Little PDF Puzzle from Didier Stevens
▆▂▄▇▄▇▇▅▁▅▁▇▄▇▃▇█▁▁▃▁▅▇▅▄▇▁▅▆▅▆▇▄▄▂▅▃█▁▂▆▅▂█▁▆▁█▃▂▂▄▅█▆▄▇▂▃▂▂█▃▃ « 📅 published on 18/Sep/2014 »
Introduction
While reading an article about Physical and Logical Structure of PDF Files on Didier Stevens's blog, I came across an interesting puzzle. You can download the file to follow along or read the writeup from the author itself.
Challenge Analysis and Testing
Still here, great! Let's get started. First thing is to check what exiftool has to tell us about this file:
$ exiftool pdf-puzzle.pdf
ExifTool Version Number : 9.46
File Name : pdf-puzzle.pdf
Directory : .
File Size : 1243 bytes
File Modification Date/Time : 2014:09:18 17:00:16+05:30
File Access Date/Time : 2014:09:18 17:00:19+05:30
File Inode Change Date/Time : 2014:09:18 17:00:16+05:30
File Permissions : rw-rw-r--
File Type : PDF
MIME Type : application/pdf
PDF Version : 1.1
Linearized : No
Page Count : 1
All these attributes look standard and nothing suspicious pops out in the output. The author, Didier Stevens, hints that it is a simple challenge and can be solved using just Notepad or a standard PDF reader. Let's view contents of this file in a text editor:
If you have not read Didier Stevens's Physical and Logical Structure of PDF Files post I strongly recommend reading it before reading further. It will help you identify something out of the ordinary in above output. There are two copies of xref table and trailer in this file hinting that it is probably a PDF with Incremental Updates. The new content (after the first %%EOF) has redefined object 5 and updated the xref table to help renders know its new offset. If you open this file in a PDF viewer, you will see something like this:
The reader is using updated object and renders its content, thus overriding the older object definition. Since both object definitions contain ASCII85Decode encoded streams, we can manually decode and look at the raw content:
$ ipython --no-banner
>>> import ascii85
>>>
>>> ascii85.ascii85decode("'\7PQ#@1a#b0+>GQ(+?(u.+B2ko-rakk+E1b1F)Yf5@<6!&BlbD!=BJ[-=BJ[-=BJ[-=BJ[-=BI!p<,*OE;u~")

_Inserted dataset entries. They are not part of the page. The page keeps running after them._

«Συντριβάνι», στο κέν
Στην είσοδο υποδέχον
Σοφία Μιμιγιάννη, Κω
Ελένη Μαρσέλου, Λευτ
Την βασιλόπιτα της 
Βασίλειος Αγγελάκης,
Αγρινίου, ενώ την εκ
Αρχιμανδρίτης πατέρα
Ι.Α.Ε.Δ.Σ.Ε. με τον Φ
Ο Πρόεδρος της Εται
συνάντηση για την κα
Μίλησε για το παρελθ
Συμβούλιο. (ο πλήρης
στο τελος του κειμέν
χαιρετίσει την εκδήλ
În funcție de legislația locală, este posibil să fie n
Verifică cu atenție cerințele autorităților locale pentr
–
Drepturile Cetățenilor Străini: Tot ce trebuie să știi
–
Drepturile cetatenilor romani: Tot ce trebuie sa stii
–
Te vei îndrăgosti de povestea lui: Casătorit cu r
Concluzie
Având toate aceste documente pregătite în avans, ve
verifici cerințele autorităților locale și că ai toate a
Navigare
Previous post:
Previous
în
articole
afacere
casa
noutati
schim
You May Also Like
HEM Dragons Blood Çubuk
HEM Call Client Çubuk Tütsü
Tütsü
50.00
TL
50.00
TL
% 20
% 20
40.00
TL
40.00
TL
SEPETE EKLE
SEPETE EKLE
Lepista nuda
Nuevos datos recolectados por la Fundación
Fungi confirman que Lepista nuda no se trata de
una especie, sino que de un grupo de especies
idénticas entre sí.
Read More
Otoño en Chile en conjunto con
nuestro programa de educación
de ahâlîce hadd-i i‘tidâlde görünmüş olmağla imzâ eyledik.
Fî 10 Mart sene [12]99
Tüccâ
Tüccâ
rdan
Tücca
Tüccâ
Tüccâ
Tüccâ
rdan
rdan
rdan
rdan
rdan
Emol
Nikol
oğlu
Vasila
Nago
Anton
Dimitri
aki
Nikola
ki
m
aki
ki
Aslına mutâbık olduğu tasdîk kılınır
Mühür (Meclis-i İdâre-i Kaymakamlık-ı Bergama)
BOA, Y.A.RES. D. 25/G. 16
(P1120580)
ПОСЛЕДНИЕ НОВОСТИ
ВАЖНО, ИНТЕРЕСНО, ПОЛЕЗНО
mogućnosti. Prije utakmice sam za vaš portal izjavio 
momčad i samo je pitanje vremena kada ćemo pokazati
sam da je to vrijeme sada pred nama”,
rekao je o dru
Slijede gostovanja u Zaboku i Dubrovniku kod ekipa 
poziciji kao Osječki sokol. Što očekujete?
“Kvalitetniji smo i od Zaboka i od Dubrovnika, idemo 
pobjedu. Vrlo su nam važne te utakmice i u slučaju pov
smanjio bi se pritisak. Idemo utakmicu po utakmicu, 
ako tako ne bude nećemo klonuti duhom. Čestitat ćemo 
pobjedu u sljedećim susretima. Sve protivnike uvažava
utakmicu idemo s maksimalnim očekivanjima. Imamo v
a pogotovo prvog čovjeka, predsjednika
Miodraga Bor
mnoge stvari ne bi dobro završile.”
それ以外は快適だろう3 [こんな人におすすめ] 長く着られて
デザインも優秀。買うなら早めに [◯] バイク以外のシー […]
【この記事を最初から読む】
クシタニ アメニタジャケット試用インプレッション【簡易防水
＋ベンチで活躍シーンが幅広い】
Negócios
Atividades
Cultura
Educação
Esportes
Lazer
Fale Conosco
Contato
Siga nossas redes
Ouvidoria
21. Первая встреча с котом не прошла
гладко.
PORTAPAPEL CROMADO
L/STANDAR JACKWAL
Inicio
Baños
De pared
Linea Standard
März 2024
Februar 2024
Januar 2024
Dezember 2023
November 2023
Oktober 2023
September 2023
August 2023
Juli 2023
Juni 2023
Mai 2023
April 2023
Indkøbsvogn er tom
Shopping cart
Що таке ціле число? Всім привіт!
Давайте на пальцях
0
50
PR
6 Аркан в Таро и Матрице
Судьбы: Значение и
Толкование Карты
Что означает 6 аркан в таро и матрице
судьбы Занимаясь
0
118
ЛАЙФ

'\x14h\xd5"4 Tf 100 700 Td (The passphrase is XXXXXXXXXXXXXXXXXXX) Tj ET'
>>>
>>> ascii85.ascii85decode("'\7PQ#@1a#b0+>GQ(+?(u.+B2ko-rakk+E1b1F)Yf5@<6!&BlbCgDI[]uD.RU,@;I&dE+EC!ATK:C<,*OE;u~")
'\x14h\xd5"4 Tf 100 700 Td (The passphrase is Incremental Updates) Tj ET'
>>>
Conclusion
Awesome! The older object stream, when decoded (I'm using the ascii85 decoder from pdfminer), shows the passphrase. As suggested by Didier Stevens in his writeup, you could also remove the updated object content and xref table from the file to view the passphrase.